▶ [Work to do]:
A – In the nitrate removal abstract, at what water recovery was the electrolyte periodically replaced?
B – Rewrite everything in the nitrate removal abstract from "Author information" down to "University, Shanghai, China.", replacing "College" with "School".
C – Based on the nitrate removal abstract, say whether each statement agrees with it. Answer yes or no and quote the deciding words.
(i) Constant current mode is more favorable than constant voltage mode for stable effluent quality in SCC FCDI.
(ii) The FCDI system achieved continuous desalting at an energy consumption of about 0.5 kWh m-3.
(iii) The high influent nitrate concentration considered was 50 mg NO3-N L-1.

▶ [Passage provided]:
Implication of Non-electrostatic Contribution to Deionization in Flow-Electrode CDI: Case Study of Nitrate Removal From Contaminated Source Waters.

Author information

1
UNSW Water Research Centre, School of Civil and Environmental Engineering, University of New South Wales, Sydney, NSW, Australia.
2
College of Environmental Science and Engineering, Tongji University, Shanghai, China.
3
Shanghai Institute of Pollution Control and Ecological Security, Shanghai, China.

Abstract

While flow-electrode capacitive deionization (FCDI) operated in short-circuited closed cycle (SCC) mode appears to hold promise for removal of salt from brackish source waters, there has been limited investigation on the removal of other water constituents such as nitrate, fluoride or bromide in combination with salt removal. Of particular concern is the effectiveness of FCDI when ions, such as nitrate, are recognized to non-electrostatically adsorb strongly to activated carbon particles thereby potentially rendering it difficult to regenerate these particles. In this study, SCC FCDI was used to desalt source waters containing nitrate at different concentrations. Results indicate that nitrate can be removed from source waters using FCDI to concentrations <1 mg NO3-N L-1 though a lower quality target such as 10 mg L-1 would be more cost-effective, particularly where the influent nitrate concentration is high (50 mg NO3-N L-1). Although studies of the fate of nitrate in the FCDI system show that physico-chemical adsorption of nitrate to the carbon initially plays a vital role in nitrate removal, the ongoing process of nitrate removal is not significantly affected by this phenomenon with this lack of effect most likely due to the continued formation of electrical double layers enabling capacitive nitrate removal. In contrast to conventional CDI systems, constant voltage mode is shown to be more favorable in maintaining stable effluent quality in SCC FCDI because the decrease in electrical potential that occurs in constant current operation leads to a reduction in the extent of salt removal from the brackish source waters. Through periodic replacement of the electrolyte at a water recovery of 91.4%, we show that the FCDI system can achieve a continuous desalting performance with the effluent NO3-N concentration below 1 mg NO3-N L-1 at low energy consumption (~0.5 kWh m-3) but high productivity.

[Saved data entries]
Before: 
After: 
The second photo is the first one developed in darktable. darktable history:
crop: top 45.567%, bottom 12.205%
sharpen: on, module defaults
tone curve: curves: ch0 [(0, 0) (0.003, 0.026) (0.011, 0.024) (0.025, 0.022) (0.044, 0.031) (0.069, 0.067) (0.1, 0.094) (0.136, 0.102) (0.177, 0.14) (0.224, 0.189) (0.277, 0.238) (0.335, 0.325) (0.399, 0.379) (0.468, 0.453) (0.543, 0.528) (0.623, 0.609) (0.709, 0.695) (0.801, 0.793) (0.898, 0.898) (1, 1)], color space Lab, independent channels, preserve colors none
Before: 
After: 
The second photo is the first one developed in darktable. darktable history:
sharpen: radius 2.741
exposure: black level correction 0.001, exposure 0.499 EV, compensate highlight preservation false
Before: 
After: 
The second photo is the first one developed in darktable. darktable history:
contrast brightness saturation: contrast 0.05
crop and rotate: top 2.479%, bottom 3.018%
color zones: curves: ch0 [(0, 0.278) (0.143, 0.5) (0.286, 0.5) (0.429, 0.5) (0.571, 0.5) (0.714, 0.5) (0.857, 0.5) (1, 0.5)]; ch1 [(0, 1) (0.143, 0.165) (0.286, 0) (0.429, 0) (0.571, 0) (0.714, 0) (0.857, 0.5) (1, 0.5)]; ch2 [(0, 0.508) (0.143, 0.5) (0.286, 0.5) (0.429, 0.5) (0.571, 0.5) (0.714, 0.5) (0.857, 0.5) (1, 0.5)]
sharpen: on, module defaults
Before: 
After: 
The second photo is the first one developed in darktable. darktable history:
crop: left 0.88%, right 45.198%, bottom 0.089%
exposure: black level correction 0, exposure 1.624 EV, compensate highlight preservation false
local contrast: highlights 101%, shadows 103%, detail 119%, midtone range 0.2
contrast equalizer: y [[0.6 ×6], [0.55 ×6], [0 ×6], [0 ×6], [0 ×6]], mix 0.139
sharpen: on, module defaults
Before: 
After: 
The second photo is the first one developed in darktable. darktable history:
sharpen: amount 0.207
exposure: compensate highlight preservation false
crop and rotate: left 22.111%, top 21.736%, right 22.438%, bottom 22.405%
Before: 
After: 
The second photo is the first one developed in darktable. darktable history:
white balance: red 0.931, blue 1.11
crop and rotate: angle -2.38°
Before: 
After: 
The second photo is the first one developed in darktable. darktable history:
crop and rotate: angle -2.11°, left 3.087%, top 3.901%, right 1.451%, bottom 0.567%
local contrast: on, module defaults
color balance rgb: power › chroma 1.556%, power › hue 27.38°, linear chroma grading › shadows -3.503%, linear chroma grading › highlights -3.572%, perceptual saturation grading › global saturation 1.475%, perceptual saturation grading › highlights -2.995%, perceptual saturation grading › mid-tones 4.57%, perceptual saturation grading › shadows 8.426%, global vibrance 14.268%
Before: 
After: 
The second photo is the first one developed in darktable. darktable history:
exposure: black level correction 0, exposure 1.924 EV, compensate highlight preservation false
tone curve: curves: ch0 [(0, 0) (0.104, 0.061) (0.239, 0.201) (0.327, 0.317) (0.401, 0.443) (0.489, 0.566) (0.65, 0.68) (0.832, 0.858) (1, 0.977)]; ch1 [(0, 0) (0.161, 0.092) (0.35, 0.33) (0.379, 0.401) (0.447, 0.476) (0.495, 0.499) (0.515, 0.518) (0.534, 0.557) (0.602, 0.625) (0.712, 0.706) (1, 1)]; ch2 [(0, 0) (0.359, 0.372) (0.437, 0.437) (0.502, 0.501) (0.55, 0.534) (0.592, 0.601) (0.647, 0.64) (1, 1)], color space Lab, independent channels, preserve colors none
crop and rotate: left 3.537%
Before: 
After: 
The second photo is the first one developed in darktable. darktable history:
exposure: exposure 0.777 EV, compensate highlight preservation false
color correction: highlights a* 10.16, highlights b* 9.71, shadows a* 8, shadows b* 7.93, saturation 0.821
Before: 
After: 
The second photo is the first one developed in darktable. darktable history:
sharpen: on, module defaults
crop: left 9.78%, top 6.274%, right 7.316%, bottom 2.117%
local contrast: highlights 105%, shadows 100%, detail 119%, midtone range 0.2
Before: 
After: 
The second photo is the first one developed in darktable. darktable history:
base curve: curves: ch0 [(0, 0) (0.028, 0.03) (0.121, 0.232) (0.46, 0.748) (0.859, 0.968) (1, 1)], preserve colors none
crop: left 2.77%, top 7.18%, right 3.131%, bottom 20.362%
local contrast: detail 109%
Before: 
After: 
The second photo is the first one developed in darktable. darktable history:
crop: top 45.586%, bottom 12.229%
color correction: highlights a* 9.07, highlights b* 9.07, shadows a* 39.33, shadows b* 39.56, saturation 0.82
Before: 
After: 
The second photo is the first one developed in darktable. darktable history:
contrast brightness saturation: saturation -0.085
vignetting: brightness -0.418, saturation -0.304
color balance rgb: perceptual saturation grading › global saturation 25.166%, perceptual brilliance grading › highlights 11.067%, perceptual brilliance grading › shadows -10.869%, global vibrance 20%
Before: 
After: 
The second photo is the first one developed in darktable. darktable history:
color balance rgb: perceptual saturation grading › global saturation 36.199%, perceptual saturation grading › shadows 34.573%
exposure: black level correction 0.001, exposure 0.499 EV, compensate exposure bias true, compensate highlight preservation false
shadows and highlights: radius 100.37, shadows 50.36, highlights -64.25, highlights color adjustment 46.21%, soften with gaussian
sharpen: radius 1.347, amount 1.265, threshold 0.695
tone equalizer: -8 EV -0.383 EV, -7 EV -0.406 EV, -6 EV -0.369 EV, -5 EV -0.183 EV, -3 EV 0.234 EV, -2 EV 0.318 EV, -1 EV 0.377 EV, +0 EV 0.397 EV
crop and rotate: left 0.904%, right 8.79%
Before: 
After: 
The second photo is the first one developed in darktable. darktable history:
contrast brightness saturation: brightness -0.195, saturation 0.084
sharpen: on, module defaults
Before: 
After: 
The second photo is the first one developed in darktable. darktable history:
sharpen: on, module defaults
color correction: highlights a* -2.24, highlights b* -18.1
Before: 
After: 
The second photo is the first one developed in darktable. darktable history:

▶ [Exercise solutions]:
A – 91.4%

B –
Author information

1
UNSW Water Research Centre, School of Civil and Environmental Engineering, University of New South Wales, Sydney, NSW, Australia.
2
School of Environmental Science and Engineering, Tongji University, Shanghai, China.

C –
(i) No: "constant voltage mode is shown to be more favorable in maintaining stable effluent quality in SCC FCDI"
(ii) Yes: "at low energy consumption (~0.5 kWh m-3)"
(iii) Yes: "particularly where the influent nitrate concentration is high (50 mg NO3-N L-1)"